PROBLEM DETAILS
Please copy the material word for word, starting with the line that contains "### **📋 Optional Enhancements:**" and going on through the line that contains "HIERARCHY IMPLEMENTATION COMPLETE**", with both of those lines included.

== THE RECORDS

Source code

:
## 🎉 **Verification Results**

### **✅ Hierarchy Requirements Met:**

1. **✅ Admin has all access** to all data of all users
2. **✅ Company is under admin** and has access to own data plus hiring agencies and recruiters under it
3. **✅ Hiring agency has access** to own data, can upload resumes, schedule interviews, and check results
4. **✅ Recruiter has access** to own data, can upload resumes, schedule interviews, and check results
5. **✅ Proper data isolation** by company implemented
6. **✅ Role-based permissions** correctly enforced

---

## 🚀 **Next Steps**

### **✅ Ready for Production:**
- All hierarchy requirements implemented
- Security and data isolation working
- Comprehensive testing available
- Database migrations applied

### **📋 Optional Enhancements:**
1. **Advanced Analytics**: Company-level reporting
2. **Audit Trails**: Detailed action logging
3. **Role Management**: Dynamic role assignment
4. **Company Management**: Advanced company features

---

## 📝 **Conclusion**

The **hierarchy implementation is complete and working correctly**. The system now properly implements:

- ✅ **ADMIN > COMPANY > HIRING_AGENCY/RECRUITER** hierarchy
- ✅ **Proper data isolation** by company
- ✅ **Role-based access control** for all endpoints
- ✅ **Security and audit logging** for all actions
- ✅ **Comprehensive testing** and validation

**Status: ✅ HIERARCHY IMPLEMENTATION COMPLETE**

====
== THE RECORDS

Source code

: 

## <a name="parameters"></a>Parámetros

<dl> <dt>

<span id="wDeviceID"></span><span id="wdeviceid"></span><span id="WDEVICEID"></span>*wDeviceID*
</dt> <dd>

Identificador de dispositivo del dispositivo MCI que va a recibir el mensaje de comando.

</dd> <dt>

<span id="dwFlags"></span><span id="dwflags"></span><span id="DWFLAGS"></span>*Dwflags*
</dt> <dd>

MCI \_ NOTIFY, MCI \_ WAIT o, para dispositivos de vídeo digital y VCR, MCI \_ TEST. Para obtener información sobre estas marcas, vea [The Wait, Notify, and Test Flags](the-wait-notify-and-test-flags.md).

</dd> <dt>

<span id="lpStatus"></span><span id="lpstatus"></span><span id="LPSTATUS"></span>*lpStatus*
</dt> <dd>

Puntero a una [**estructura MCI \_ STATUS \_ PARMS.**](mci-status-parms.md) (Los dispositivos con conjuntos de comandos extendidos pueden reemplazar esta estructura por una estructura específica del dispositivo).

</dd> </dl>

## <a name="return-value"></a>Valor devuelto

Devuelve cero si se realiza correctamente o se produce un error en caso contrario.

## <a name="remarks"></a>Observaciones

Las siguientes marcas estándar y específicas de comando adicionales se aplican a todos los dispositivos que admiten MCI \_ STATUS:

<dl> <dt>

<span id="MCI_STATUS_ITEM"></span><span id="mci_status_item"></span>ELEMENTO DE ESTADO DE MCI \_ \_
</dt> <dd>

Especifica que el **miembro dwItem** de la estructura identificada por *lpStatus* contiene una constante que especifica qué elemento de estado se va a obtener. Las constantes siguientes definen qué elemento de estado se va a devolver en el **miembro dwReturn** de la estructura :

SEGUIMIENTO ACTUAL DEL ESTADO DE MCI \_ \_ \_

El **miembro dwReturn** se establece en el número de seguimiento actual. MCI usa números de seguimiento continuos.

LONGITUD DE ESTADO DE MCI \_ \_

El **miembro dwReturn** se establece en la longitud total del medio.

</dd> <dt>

====

WRITTEN RESPONSE
### **📋 Optional Enhancements:**
1. **Advanced Analytics**: Company-level reporting
2. **Audit Trails**: Detailed action logging
3. **Role Management**: Dynamic role assignment
4. **Company Management**: Advanced company features

---

## 📝 **Conclusion**

The **hierarchy implementation is complete and working correctly**. The system now properly implements:

- ✅ **ADMIN > COMPANY > HIRING_AGENCY/RECRUITER** hierarchy
- ✅ **Proper data isolation** by company
- ✅ **Role-based access control** for all endpoints
- ✅ **Security and audit logging** for all actions
- ✅ **Comprehensive testing** and validation

**Status: ✅ HIERARCHY IMPLEMENTATION COMPLETE**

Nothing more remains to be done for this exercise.